His physical healing was only to be a symbol of his spiritual healing. The short term, as well as the long term, priorities. Matthew continues in verse 7 saying … “And he arose, and departed to his house. [verse 8] But when the multitudes saw it, they marveled, and glorified God, which had given such power unto men.” The witnesses to this event understood, what apparently, we have yet to grasp. They marveled. They glorified God. That is worth considering. They glorified God. For the forgiveness of sins, our hearts respond by glorifying God. For the relief that comes from being unburdened from our guilt, and reformed to be likeminded with our God, we give glory. Not just for the start of our salvation, but for the finishing of it. For the relief God brings us, not just for sins past, but for sinning no more. No more do we ever wish to do, that which brings harm to so many. That is the relief our God wishes to bring us all. He looks to punish none, but to redeem all. Everyone. From Adolph Hitler, to Saddam Hussein, to you to me; our God loves each of us, and wishes to redeem each of us.

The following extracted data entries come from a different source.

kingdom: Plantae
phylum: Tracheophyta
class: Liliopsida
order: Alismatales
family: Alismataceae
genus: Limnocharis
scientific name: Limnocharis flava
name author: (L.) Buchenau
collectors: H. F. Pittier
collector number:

If we can rid God of the false attribute of punishment and guilt, perhaps we can embrace God as the healing of what is wrong with us. Perhaps we can finally understand that we suffer from our sins, not because of what God does, but because of what our sins do. We suffer more from the disease in our minds that would actually have us crave sin, than we do from standing on the deck of the Titanic, or being hit by the car, or having our smoking habits finally catch up with us in our health records and lives. Our sins are worse than all of these. And the relief from each and every sin comes offered to us as a gift from Jesus Christ, just as He did for the man brought to Him on a bed unable to carry himself there. That man would have gone home, still sick, but no longer suffering. What was important to heal, was done at the forgiveness of sins, and the changing of his mind about the nature of God. Healing his palsy then was only after effect. The man knew it. The crowd knew it. And now the religious leadership knew it.